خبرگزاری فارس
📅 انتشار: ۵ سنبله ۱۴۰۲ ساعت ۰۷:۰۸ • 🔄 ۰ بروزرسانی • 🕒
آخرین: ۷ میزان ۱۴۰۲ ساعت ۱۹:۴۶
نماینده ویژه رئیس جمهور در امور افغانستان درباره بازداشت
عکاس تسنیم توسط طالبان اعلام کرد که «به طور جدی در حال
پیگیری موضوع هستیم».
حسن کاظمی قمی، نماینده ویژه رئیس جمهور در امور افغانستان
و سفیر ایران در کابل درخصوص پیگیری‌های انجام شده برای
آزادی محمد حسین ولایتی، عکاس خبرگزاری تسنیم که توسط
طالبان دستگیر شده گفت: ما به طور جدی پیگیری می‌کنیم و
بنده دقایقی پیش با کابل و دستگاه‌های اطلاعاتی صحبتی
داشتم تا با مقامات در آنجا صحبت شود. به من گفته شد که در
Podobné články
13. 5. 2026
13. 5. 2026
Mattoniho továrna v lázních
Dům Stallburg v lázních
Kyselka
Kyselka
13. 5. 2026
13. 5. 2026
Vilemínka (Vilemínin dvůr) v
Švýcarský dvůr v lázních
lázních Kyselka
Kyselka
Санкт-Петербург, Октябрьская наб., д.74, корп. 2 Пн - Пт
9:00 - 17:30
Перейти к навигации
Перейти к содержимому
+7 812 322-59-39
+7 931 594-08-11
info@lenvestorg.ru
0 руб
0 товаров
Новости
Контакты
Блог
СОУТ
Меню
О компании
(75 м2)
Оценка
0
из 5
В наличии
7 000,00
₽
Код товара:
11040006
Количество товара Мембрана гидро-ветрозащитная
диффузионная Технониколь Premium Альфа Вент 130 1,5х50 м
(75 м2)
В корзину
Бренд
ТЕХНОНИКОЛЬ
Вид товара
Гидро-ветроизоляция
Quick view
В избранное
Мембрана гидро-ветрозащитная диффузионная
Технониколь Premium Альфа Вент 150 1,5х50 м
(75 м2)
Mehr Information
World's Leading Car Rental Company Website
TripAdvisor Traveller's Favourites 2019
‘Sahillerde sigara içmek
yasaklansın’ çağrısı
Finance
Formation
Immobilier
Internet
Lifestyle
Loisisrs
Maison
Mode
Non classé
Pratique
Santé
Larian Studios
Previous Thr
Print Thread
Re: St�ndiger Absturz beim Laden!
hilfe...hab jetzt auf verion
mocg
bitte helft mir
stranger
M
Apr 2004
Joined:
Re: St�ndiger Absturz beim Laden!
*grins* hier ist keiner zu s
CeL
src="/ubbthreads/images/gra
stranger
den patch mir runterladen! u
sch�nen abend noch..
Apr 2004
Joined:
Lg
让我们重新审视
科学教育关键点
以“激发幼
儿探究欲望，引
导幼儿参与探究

--------------------------------------------------

__WORK INSTRUCTION__
Scan the listing for the string "ветрозащитная", then copy every line where it appears.

__ANSWER TO THE EXERCISE__
Количество товара Мембрана гидро-ветрозащитная
Мембрана гидро-ветрозащитная диффузионная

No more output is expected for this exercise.